但,出院后,我要去哪呢?该面对的还是得面对吧?那栋黑漆漆的别墅,我是不想再住了,先去逍遥家住一段时间吧。

接下来,我该找份工作了,嗯,对,我要工作。我被冷若冰养了两年,翅膀都快被他折断了,女人还是靠自己得好,为什么一定要靠男人呢?

我为什要那么听冷若冰的话别去工作在家呆着当米虫呢?

“逍遥姐,我想出院。”今天,逍遥来看我,也不知道李有戏这些天被弄到哪里去了?

“嗯,小笑想出院咱就出院,回家好好疗养也一样,医院这地方药味太重,我实在不喜欢。”

“逍遥姐,我想去你那住一段时间。”

逍遥想了想,思考一番后,做了决定:“小笑,我那最近不太方便,你知道的,李无戏常来找我,你也不想当灯泡吧?不如,问问瀚晨风吧?他家的宅子够大,家具都是你最喜欢的法式浪漫的家具,你去他那住吧?住着舒心离我那又近,我每天都可以去瀚晨风那趁饭吃,他家的厨子手艺可真好,小笑,我,你是知道的,就是喜欢吃美食,你去住他那吧?我好有借口趁饭吃。”

“逍遥姐”

“嗯?”

“你的借口真烂!”

“一般般,一般般烂而已,小笑,你知道的,我的用心你可别辜负。”

“然后呢?”

“瀚晨风的确是个不错的男人。”

“嗯,接着呢?”

“世上的好男人不多。”

“哦,最后呢?”

“忘了冷若冰!”

“嗯,我会忘了他。”

“还有呢?”逍遥双眼发光的盯着我,反过来问我。

“瀚晨风只能做我的朋友。”

“嗯,没关系,慢慢来。小笑,我希望你过得好,真的。”

小笑

我希望你

过得好

真的!

多么真诚的一句话,好感动,嗯,我们都要过得好,真的,真的!真正过得好!瞬间鼻子酸酸的,吸了吸气,不能流泪了,花在笑从此要学会坚强。

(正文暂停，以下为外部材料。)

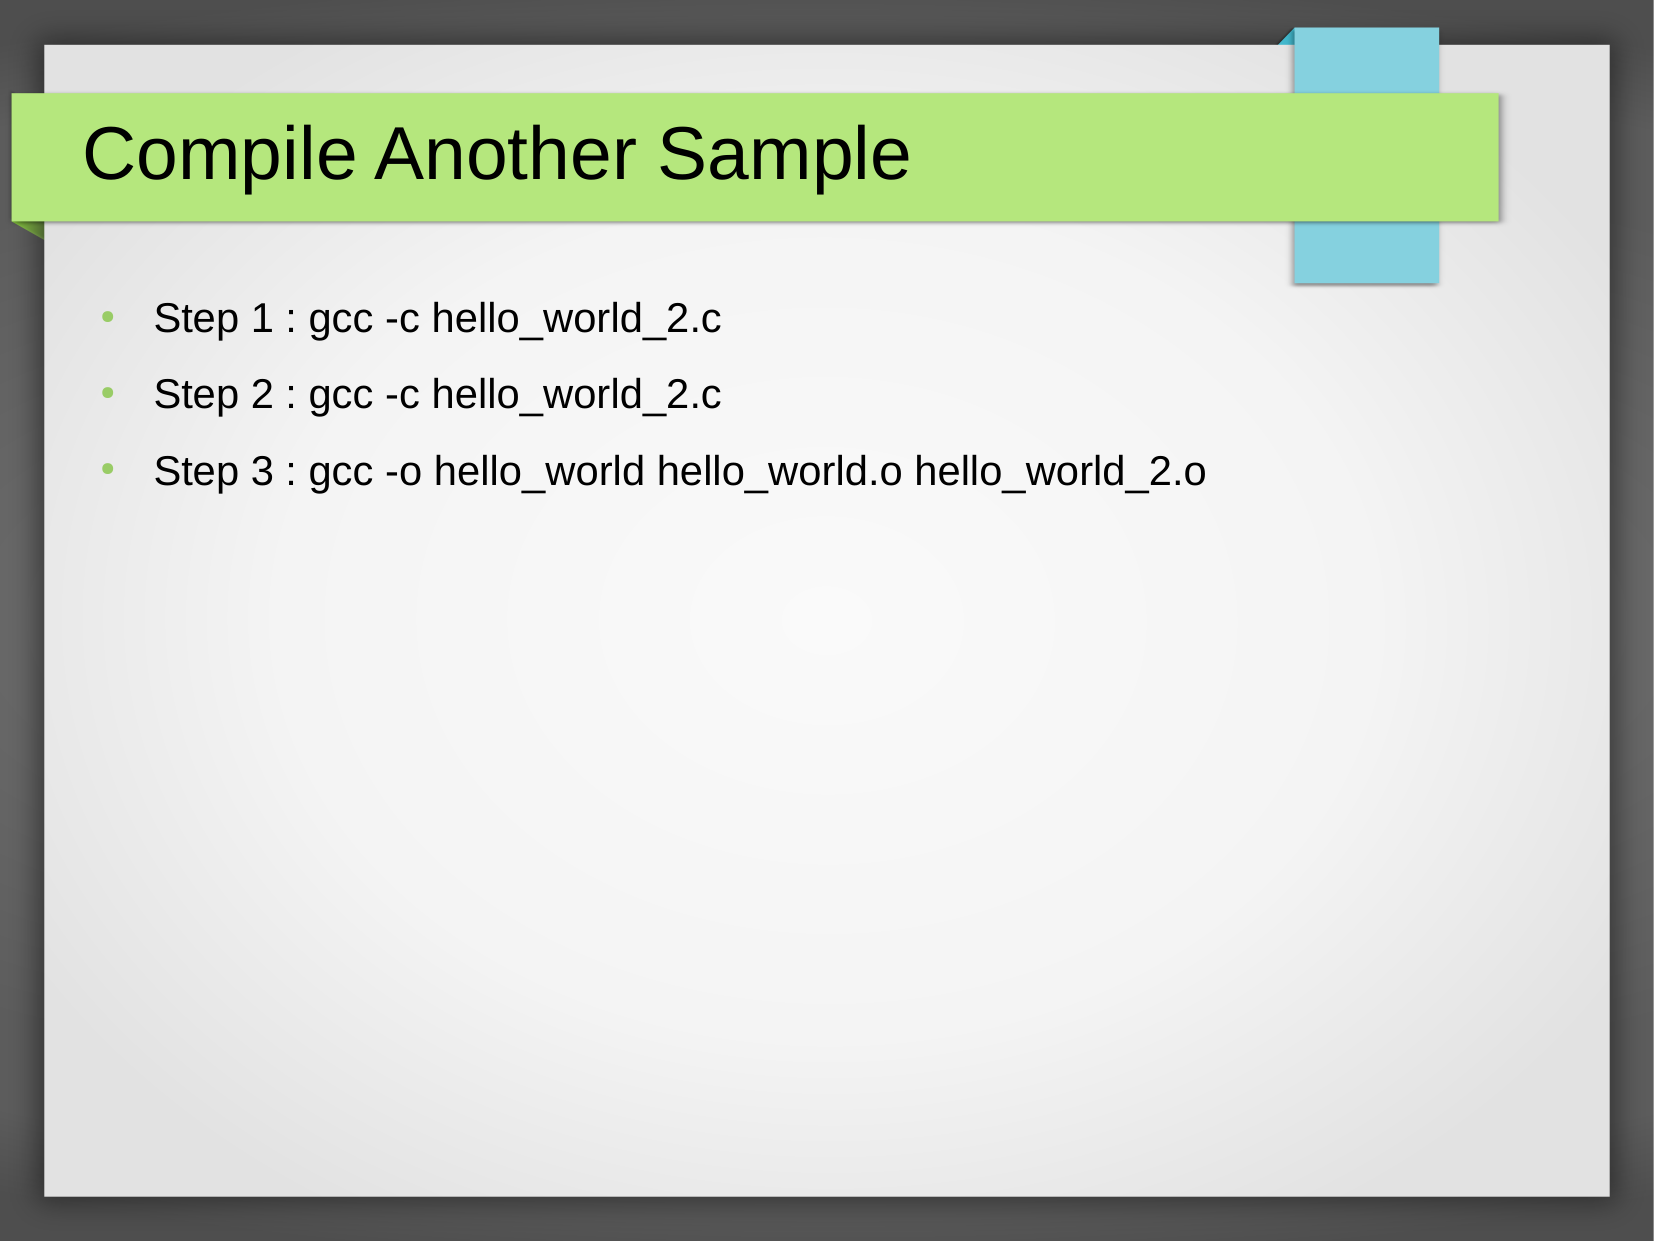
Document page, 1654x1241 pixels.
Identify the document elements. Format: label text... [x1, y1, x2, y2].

picture [0, 0, 1654, 1241]
list Step 1 : gcc -c hello_world_2.c Step 2 : gcc -c hello_world_2.c Step 3 : gcc -o hello_world hello_world.o hello_world_2.o [82, 295, 1571, 1015]
title Compile Another Sample [82, 94, 1264, 213]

一个人的信念作用真的很强大,我一直都想不到,原来,有一天我也可以傲然的站在这个世界的高端俯仰人群。人可以很渺小,也可以变得很强大。

逍遥,我也希望你过得好,真的!真的!我心里默默的说。

过了一会儿,李无戏和李有戏来了,呵,好像好久不见他们俩了。李无戏一身白色的西装,看上去很干净,舒服,又不失帅气与大度。

李有戏还是一身蓝色的休闲装,他好像偏爱蓝色,几款休闲服都是蓝色的。他见了我甩了甩他那一头带野性的金黄色头发,冲我扬了扬眉,眼里带笑,表情很可爱。

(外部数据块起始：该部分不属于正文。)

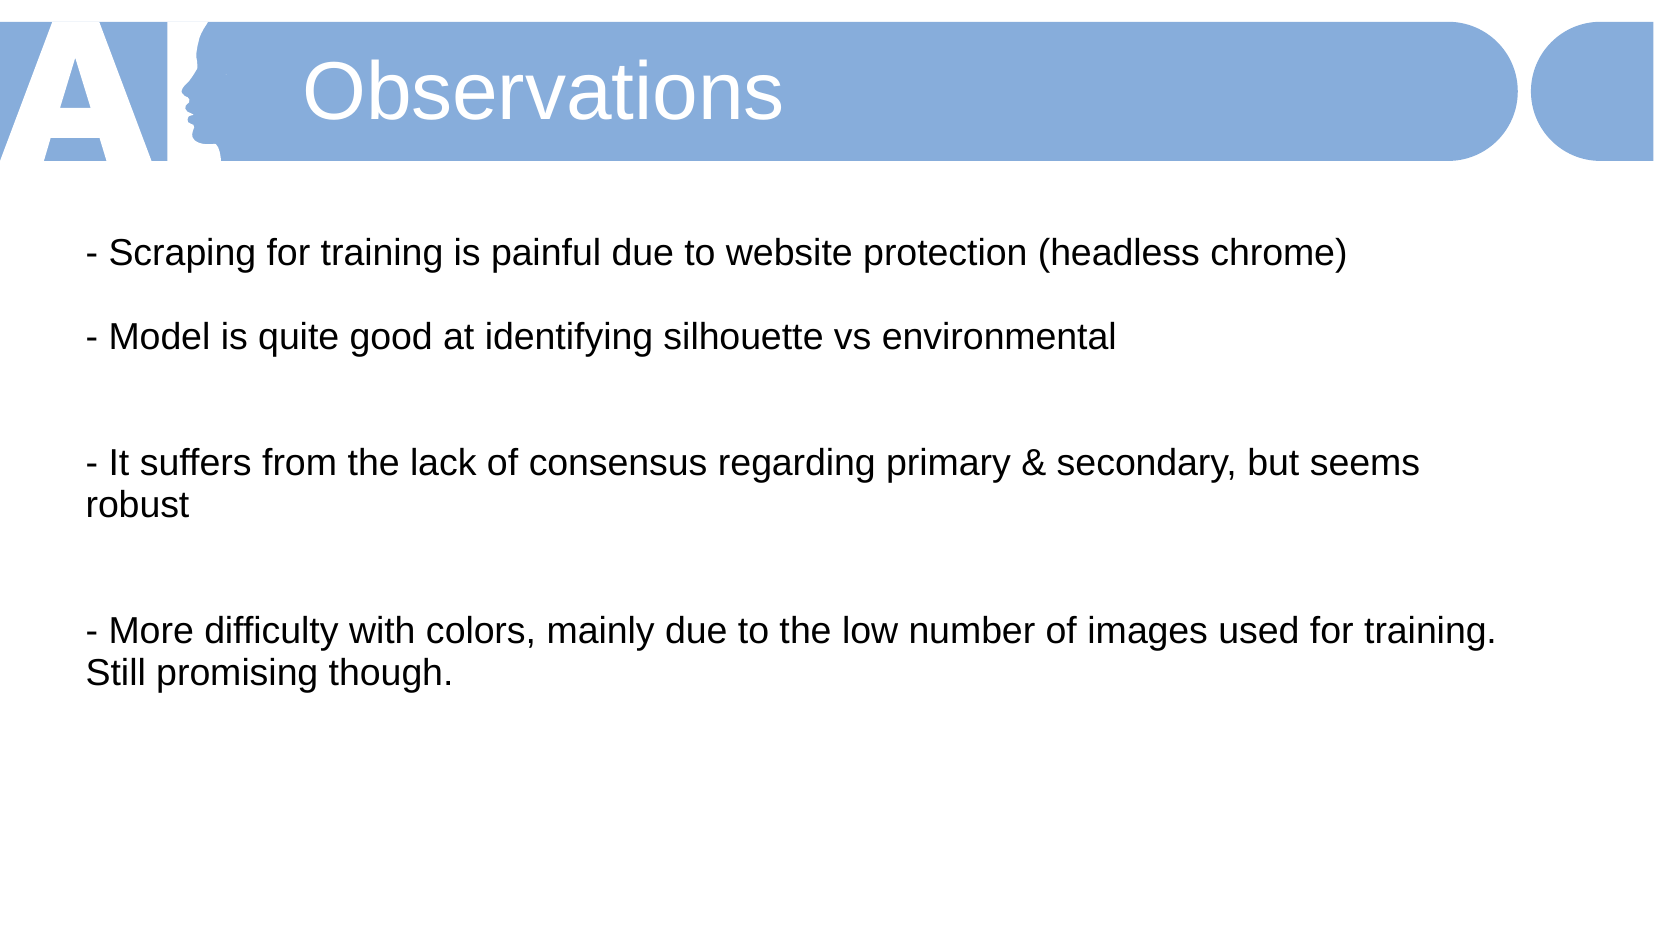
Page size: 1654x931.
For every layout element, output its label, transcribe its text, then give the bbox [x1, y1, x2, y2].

list Observations [287, 46, 1614, 145]
text_box - Scraping for training is painful due to website protection (headless chrome) - Model is quite good at identifying silhouette vs environmental - It suffers from the lack of consensus regarding primary & secondary, but seems robust - More difficulty with colors, mainly due to the low number of images used for training. Still promising though. [70, 224, 1536, 702]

“小笑,我还有事要办,先出去一趟。”逍遥挽着李无戏的手。

“嗯。”

“李有戏,你陪陪小笑,等瀚晨风来了,你再走。”逍遥临走吩咐李有戏。

“是,嫂子,女王,遵命!”李有戏说完扯出一个大大的笑容,如阳光般灿烂耀眼。

逍遥和李无戏走了,李有戏兴奋得串到我眼前:“花在笑,逍遥女王真是可怕,她竟不让我来看你,真是可恶的女人,我哥怎么会看上这种女人呢?”

“花在笑”

“嗯?”

“这两天想我没?”

“嗯,有想起你。”

“只是想起而已?真扫兴。”

有李有戏的地方,就不会安静,他,始终,有说不完的话题,有李有戏的地方,生活更有戏。我悄悄的给李有戏下了个定义,就像我私底下把他叫做阳光叛逆男,我觉得,很适合他,真的很适合。

这次,他和我聊起了音乐,对于音乐,我一向不是很懂,不过还算是蛮有兴趣的。

李有戏是个很懂音乐的人,他和我聊dream-pop,acappella……。

dream-pop是种“梦”般的流行曲,它有一种迷离的气氛,多靠synthesizers(电子合成器)造成,加了echo效果的电结他也是重要的成分,歌唱部分往往很“breathy”即呼吸声重,歌词也往往有梦般的诗意色彩。

acappella是指没有乐器伴奏的歌曲,但凡纯以人声唱的歌都是acappella,不过今天我们说acappella通常是指有多重和唱的那种唱法,连乐器伴奏都由人声唱出。acappella的相反是instrumental,即纯音乐乐曲,任何类型的歌曲都可以以acappella形式唱出。香港人最熟悉的acappella歌曲是“somuchinlove”,香港acappella乐队有姬声雅士等。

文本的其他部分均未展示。